RNA-seq / Count aligned reads per genes with HTSeq

Description

Given mapped reads in a BAM file, this tool counts how many reads map to each gene using Ensembl gene location information.

Parameters

Reference organism (...) [homo sapiens]
Chromosome names in my BAM file look like (chr1, 1) [1]
Does the alignment file contain paired-end data (yes, no) [no]
Is the data stranded and how (yes, no, reverse) [no]
Mode to handle reads overlapping more than one gene (union, intersection-strict, intersection-nonempty) [union]
Minimum mapping quality (0-100) [10]
Feature type to count (exon, CDS) [exon]
Feature ID to use (gene_id, transcript_id, gene_name, transcript_name, protein_name) [gene_id]
Add chromosomal coordinates to the count table (yes, no) [yes]

Details

By default the GFF attribute gene_id is used as a feature ID. Several GFF lines (e.g. exons) with the same feature ID will be considered as parts of the same feature, and the feature ID is used to identify the counts in the output table. In other words, a gene is considered as a union of all its exons. There are three different modes to handle reads which overlap with more than one gene. These are illustrated in the HTSeq manual.

If your RNA-seq data was produced with a stranded protocol, it is important that you select the correct strandedness option in the parameter "Is the data stranded and how", as this affects the counting:

If you select NO, a read will be counted for a gene regardless of which strand it maps to.
If you select YES and you have single end data, the read has to map to the same strand as the gene. For paired end data, the first read of a pair has to map to the same strand as the gene, and the second read has to map to the opposite strand.
If you select REVERSE and you have paired end data, the second read has to map to the same strand as the gene, and the first read has to map to the opposite strand.

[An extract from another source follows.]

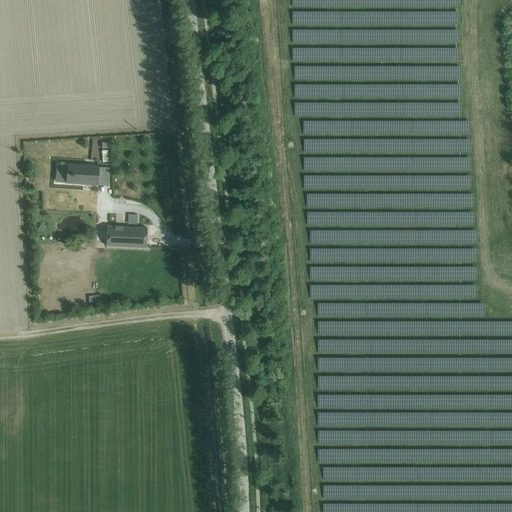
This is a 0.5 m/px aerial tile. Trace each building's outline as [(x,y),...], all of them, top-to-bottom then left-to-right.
[(98,185),(99,167),(57,164),(55,182),(98,185)] [(99,167),(98,185),(108,186),(109,168),(99,167)] [(128,214),(128,224),(136,224),(137,215),(128,214)] [(41,224),(38,229),(43,233),(47,227),(41,224)] [(108,226),(107,246),(146,248),(147,228),(108,226)] [(430,267),(420,266),(419,275),(428,276),(430,267)] [(372,284),(372,294),(478,295),(478,285),(372,284)] [(427,313),(428,303),(420,303),(419,313),(427,313)] [(320,350),(511,351),(511,338),(462,338),(462,340),(320,338),(320,350)] [(353,387),(511,387),(511,356),(353,356),(353,355),(320,354),(320,390),(353,390),(353,387)] [(352,408),(352,405),(511,405),(511,394),(352,393),(352,391),(321,391),(320,408),(352,408)] [(405,425),(405,412),(352,411),(352,409),(320,409),(320,424),(405,425)] [(511,411),(413,411),(413,424),(511,424),(511,411)] [(352,428),(320,428),(320,444),(352,444),(351,442),(495,441),(495,430),(403,431),(352,431),(352,428)] [(375,447),(375,459),(447,461),(448,451),(434,451),(434,449),(375,447)] [(345,459),(344,448),(322,450),(322,460),(345,459)] [(451,459),(495,460),(495,450),(451,449),(451,459)] [(510,479),(510,466),(324,465),(324,479),(510,479)] [(511,511),(511,482),(325,486),(325,511),(348,510),(347,511),(511,511)]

For example, if your paired end data was produced with an Illumina TruSeq Stranded kit, you have to select REVERSE here. You also have to make sure before that when you map the reads to the reference genome with TopHat, you set the parameter "Library type" to "fr-firststrand". Correspondingly, if you used "fr-secondstrand" as "Library type" in TopHat, select YES here. For "fr-unstranded" in TopHat, use NO here. You can read more about stranded data here.

You can add genomic location information to the count table. This enables the edgeR and DESeq tools to create a BED file of the differentially expressed genes, which allows you to visualize them easily in the genome browser.

Output

Output is a table with counts for each gene. In order to use the output for differential expression analysis in edgeR or DESeq, you need to select all the samples and run the tool "Utilities - Define NGS experiment".

The tool also generates a separate text file (htseq-count-info.txt) listing how many reads

could not be assigned to any gene (no_feature)
mapped to a location containing several genes and were hence not counted (ambiguous)
had too low alignment quality (too_low_aQual)
were not aligned (not_aligned)
had more than one alignment (alignment_not_unique)

References

This tool is based on the HTSeq package by Simon Anders.